Does Automated Trading Mean Less Risk?
If you’re a trader, you’re always thinking of reducing risks and making your trading more precise and efficient at the back of your mind. Multiple things can go wrong while trading, not to mention you’re not always available to monitor the markets and adjust your strategy as need be. However, automated trading platforms in the UK can help make your trading more convenient and efficient while reducing some risks.
Automated trading involves using pre-programmed computer programs or software to trade on your behalf. This, in some ways, reduces your risks while trading as it eliminates some of the human emotions you’re privy to while trading and efficiently expands your trading capabilities. This piece will examine whether automated trading is less risky than manual trading and some of its pros and cons.
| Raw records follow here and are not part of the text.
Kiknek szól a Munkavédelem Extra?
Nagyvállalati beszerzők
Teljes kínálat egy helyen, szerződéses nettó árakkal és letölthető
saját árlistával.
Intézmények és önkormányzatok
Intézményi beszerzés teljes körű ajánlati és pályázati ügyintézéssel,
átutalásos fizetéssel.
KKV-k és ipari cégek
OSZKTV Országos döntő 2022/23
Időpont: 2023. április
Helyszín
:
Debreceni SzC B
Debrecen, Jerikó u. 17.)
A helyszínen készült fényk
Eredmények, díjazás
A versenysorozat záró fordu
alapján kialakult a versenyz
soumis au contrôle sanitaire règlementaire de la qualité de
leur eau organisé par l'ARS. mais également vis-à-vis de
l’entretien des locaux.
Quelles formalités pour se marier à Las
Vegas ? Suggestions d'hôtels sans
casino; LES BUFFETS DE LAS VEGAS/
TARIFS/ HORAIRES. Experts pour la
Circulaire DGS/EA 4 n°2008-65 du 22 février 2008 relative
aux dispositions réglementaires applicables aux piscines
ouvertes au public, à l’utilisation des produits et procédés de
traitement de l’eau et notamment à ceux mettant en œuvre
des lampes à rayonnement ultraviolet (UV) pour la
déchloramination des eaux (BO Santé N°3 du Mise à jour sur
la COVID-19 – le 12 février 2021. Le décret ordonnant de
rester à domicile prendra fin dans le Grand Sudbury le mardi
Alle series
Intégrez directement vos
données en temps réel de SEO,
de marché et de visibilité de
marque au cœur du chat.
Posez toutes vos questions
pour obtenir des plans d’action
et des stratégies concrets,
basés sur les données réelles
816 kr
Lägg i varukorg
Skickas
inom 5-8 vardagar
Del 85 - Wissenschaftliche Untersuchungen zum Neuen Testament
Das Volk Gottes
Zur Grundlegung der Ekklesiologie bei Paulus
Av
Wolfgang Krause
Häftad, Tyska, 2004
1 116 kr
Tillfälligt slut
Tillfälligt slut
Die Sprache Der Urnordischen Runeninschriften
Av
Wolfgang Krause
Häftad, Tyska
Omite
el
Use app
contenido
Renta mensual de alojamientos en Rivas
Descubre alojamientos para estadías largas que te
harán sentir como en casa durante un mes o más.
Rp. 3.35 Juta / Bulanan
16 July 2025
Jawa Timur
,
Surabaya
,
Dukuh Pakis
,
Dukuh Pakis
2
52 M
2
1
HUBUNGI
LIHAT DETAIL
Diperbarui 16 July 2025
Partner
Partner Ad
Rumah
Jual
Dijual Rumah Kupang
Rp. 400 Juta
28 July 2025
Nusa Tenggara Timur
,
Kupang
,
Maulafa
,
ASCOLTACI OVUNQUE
What is Automated Trading?
Automated trading, also referred to as mechanical or algorithmic trading, is the use of computer programming to automate the trading function. You preprogram the software with your trading strategy by establishing rules and conditions the automatic program can use to enter or exit trades. Once you’ve programmed these conditions, a computer takes over the rest of the function, and all you have to do is monitor how it performs.
This allows you to convert precise money management rules into an automated system you can use to perform and monitor trade positions. Furthermore, automated trading is prevalent among large brokers and hedge funds, as 70% to 80% of all instruments trading come from such systems in the US Stock Exchange.
They work by linking the user to a direct access broker and picking instruments based on specific parameters, such as entry price points, and areas of interest, amongst other factors. The automated system then analyzes technical indicators, the price history of the instruments, and your trading strategy to set an entry and exit position for each trade. This process also relies highly on artificial intelligence and machine learning, improving trades’ efficiency and accuracy.
Advantages of Automated Trading
1. Mitigates Emotional Trading
As human beings, we are highly prone to making decisions from an emotional place, even when we think we’re being objective. This can sometimes cloud your judgment and cause you to make less-than-stellar decisions when trading. However, automated trading helps keep your emotions in check by removing that variable and allowing you to rely only on your strategy and rules.
Furthermore, as the function is automated, you don’t get to question or hesitate to execute trades when the criteria are right. This protects you from some emotional anguish you experience while trading manually.
2. Backtesting
Automated trading allows you to backtest your trading strategy quickly before implementing it on actual trades. This allows you to hone your trading strategy and improve on what would otherwise be weak or inaccurate aspects. Ensuring what you end up with has a high chance of success in the markets. Backtesting also allows you to try different strategies for the best return on investment conveniently.
3. Maintaining Discipline While Trading
While it’s easy for you to get distracted or overwhelmed by events in your life, you don’t experience the same with automated systems. Once you’ve set the system, it will perform as expected unless you change certain aspects or the criteria it follows. It also does not get tired or bored, which can sometimes produce devastating effects for traders.
4. Improved Speeds
Trading is a game of speed, where a few seconds can mean the difference between making a profitable or a loss-making trade. Because automated trading systems are always omnipresent, they quickly execute orders once the criteria are correct, which improves efficiency and accuracy.
Disadvantages of Automated Trading
1. Over-optimization
Sometimes automated trading platforms carry numerous features and optimization protocols that look good on paper but perform poorly in actual trading. Such systems can unduly raise your expectations only to disappoint you when you have already invested time and money. Furthermore, overthinking and over backtesting your trading strategy can produce an ineffective Frankenstein strategy.
2. Failures
Like your car breaks down from time to time, automated trading systems are no different. Even though it’s rare, computer programs sometimes fail or record and execute the wrong commands. You will have to constantly monitor your system to ensure it works as you expect.